Department of Anatomy and Neurobiology, University of Maryland School of Medicine, Baltimore, Maryland; Synaptic Plasticity Section, National Institute on Drug Abuse Intramural Research Program, Baltimore, Maryland.
Department of Anatomy and Neurobiology, University of Maryland School of Medicine, Baltimore, Maryland.
Biol Psychiatry. 2019 Jun 15;85(12):1001-1010. doi: 10.1016/j.biopsych.2019.02.007. Epub 2019 Feb 13.
Nucleus accumbens dopamine 1 receptor medium spiny neurons (D1-MSNs) play a critical role in the development of depression-like behavior in mice. Social defeat stress causes dendritic morphological changes on this MSN subtype through expression and activation of early growth response 3 (EGR3) and the Rho guanosine triphosphatase RhoA. However, it is unknown how RhoA inhibition affects electrophysiological properties underlying stress-induced susceptibility.
A novel RhoA-specific inhibitor, Rhosin, was used to inhibit RhoA activity following chronic social defeat stress. Whole-cell electrophysiological recordings of D1-MSNs were performed to assess synaptic and intrinsic consequences of Rhosin treatment on stressed mice. Additionally, recorded cells were filled and analyzed for their morphological properties.
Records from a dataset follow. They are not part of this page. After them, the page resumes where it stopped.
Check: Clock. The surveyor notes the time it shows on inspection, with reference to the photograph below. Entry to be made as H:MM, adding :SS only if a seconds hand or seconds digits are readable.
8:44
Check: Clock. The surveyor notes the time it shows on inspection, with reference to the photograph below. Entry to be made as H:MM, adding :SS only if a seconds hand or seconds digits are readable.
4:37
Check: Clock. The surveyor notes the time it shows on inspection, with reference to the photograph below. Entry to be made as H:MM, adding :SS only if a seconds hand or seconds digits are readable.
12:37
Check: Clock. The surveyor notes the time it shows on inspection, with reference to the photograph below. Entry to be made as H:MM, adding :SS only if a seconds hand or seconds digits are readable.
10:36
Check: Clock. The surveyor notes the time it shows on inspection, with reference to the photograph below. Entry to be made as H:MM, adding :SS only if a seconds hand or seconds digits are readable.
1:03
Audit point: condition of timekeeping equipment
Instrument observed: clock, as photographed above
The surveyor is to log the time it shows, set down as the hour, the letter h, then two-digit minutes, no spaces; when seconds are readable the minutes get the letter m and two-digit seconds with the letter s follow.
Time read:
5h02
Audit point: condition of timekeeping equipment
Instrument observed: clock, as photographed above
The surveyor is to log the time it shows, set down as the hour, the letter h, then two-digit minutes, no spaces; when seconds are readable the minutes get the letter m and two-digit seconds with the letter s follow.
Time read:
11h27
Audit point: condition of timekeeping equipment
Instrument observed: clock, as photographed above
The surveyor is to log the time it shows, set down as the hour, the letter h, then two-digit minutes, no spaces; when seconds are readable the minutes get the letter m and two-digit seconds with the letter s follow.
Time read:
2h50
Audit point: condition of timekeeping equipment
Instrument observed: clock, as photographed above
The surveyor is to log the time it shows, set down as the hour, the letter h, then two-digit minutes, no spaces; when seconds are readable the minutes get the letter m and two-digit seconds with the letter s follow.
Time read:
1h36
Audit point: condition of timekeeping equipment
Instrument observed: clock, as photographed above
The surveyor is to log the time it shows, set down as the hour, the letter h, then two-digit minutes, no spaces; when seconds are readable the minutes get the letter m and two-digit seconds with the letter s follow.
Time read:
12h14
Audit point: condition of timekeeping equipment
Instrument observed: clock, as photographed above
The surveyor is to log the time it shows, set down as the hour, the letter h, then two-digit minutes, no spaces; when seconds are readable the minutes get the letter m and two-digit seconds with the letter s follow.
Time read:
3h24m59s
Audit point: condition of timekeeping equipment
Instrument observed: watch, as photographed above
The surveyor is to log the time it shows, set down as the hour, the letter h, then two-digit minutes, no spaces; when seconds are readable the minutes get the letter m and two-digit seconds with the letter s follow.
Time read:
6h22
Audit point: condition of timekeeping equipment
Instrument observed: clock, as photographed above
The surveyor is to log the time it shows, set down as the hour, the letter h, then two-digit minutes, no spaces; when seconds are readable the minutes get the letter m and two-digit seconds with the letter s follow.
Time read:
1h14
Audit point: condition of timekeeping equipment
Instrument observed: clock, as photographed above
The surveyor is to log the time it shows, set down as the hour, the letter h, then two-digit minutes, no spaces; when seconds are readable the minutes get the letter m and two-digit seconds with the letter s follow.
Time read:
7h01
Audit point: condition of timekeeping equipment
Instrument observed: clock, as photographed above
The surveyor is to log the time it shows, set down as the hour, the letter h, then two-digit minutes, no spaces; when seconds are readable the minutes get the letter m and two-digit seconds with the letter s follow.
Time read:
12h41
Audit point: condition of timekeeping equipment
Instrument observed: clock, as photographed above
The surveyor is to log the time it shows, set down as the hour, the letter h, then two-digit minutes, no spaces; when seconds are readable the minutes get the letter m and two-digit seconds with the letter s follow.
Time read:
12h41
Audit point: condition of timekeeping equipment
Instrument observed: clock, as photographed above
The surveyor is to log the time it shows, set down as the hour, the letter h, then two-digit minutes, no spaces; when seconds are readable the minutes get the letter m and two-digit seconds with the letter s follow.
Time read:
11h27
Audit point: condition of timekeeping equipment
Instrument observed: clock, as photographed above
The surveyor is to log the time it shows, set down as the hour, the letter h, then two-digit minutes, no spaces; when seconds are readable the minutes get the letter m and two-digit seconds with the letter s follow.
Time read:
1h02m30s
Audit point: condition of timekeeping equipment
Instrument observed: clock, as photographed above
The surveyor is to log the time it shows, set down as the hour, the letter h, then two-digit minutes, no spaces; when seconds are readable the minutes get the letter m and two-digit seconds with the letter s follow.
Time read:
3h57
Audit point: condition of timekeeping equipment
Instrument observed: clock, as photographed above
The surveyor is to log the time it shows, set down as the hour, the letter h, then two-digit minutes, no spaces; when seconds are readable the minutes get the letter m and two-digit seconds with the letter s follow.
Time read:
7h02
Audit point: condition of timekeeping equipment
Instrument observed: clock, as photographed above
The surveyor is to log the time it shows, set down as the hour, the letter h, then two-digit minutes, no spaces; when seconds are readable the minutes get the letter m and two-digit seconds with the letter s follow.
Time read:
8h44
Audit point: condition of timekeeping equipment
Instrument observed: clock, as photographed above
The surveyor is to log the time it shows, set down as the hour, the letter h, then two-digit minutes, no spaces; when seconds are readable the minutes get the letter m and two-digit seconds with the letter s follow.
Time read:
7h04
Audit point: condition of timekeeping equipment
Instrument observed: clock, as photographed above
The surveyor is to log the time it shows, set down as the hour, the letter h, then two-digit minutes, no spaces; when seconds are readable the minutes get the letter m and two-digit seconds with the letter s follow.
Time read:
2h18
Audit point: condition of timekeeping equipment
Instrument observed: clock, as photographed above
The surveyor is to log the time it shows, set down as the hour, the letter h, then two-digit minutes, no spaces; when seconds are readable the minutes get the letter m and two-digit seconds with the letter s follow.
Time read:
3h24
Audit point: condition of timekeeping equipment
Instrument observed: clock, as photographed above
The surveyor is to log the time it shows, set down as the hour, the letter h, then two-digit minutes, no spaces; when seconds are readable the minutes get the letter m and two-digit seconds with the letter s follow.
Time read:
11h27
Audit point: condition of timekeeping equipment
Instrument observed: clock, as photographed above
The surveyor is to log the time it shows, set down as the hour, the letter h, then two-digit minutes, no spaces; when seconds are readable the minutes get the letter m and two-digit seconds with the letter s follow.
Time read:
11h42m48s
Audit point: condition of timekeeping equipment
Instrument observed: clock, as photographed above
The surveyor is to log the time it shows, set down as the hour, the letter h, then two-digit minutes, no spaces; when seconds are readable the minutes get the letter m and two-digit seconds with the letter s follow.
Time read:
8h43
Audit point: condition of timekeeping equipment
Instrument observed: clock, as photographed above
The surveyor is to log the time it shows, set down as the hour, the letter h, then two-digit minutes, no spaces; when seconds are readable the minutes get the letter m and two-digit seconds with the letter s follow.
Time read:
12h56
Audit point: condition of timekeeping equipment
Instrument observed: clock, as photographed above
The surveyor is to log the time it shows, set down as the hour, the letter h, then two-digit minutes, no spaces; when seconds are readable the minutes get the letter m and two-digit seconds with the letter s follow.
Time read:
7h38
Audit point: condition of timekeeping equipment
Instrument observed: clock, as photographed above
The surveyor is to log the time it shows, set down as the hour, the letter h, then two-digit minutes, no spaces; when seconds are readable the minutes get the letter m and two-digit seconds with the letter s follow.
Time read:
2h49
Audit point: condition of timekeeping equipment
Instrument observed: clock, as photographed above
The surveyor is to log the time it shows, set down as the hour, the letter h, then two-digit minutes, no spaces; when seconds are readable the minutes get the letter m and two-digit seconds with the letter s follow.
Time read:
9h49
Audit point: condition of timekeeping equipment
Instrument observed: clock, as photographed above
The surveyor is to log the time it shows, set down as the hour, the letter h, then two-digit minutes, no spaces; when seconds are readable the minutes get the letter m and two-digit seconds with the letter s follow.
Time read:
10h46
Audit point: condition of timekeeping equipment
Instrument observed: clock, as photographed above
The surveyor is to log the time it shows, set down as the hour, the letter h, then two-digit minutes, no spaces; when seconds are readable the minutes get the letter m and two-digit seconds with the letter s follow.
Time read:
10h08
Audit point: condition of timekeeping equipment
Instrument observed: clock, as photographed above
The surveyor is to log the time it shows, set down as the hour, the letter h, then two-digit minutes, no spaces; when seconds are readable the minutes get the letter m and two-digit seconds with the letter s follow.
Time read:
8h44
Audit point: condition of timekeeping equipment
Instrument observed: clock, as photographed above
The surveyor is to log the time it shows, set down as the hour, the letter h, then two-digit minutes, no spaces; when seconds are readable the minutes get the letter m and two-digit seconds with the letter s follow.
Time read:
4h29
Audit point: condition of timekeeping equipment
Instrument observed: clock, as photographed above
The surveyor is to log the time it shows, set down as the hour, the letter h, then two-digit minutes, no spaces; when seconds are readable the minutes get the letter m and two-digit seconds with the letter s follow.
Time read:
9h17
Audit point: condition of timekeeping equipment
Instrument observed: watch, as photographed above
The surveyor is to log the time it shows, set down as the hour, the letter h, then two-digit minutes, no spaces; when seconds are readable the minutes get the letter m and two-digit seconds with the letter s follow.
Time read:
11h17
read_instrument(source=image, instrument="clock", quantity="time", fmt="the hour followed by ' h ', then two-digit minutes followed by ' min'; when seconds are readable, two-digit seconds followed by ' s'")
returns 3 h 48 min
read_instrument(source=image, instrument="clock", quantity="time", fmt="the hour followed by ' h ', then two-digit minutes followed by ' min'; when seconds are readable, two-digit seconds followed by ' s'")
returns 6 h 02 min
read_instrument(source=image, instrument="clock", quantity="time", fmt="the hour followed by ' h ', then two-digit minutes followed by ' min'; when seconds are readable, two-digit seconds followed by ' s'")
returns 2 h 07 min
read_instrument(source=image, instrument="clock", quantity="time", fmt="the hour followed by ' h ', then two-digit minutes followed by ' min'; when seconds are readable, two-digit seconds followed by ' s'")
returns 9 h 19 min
We found that RhoA inhibition prevents both D1-MSN hyperexcitability and reduced excitatory input to D1-MSNs caused by social defeat stress. Nucleus accumbens-specific RhoA inhibition is capable of blocking susceptibility caused by D1-MSN EGR3 expression. Lastly, we found that Rhosin enhances spine density, which correlates with D1-MSN excitability, without affecting overall dendritic branching.
These findings demonstrate that pharmacological inhibition of RhoA during stress drives an enhancement of total spine number in a subset of nucleus accumbens neurons that prevents stress-related electrophysiological deficits and promotes stress resiliency.
伏隔核多巴胺 1 型受体中间神经元(D1-MSN)在小鼠抑郁样行为的发展中起着关键作用。社会挫败应激通过早期生长反应 3(EGR3)和 Rho 鸟苷三磷酸酶 RhoA 的表达和激活导致这种 MSN 亚型的树突形态发生变化。然而,尚不清楚 RhoA 抑制如何影响应激诱导易感性的基础电生理特性。
使用新型 RhoA 特异性抑制剂 Rhosin 抑制慢性社会挫败应激后 RhoA 的活性。进行 D1-MSN 的全细胞膜片钳电生理记录,以评估 Rhosin 处理对应激小鼠突触和内在的影响。此外,还对记录的细胞进行填充和形态学分析。
我们发现 RhoA 抑制可预防社会挫败应激引起的 D1-MSN 过度兴奋和兴奋性传入至 D1-MSN 的减少。伏隔核特异性 RhoA 抑制能够阻断 D1-MSN EGR3 表达引起的易感性。最后,我们发现 Rhosin 增强了棘突密度,这与 D1-MSN 的兴奋性相关,而不影响整体树突分支。
这些发现表明,应激期间 RhoA 的药理学抑制可驱动伏隔核神经元中一组总棘突数量的增加,从而防止与应激相关的电生理缺陷,并促进应激恢复力。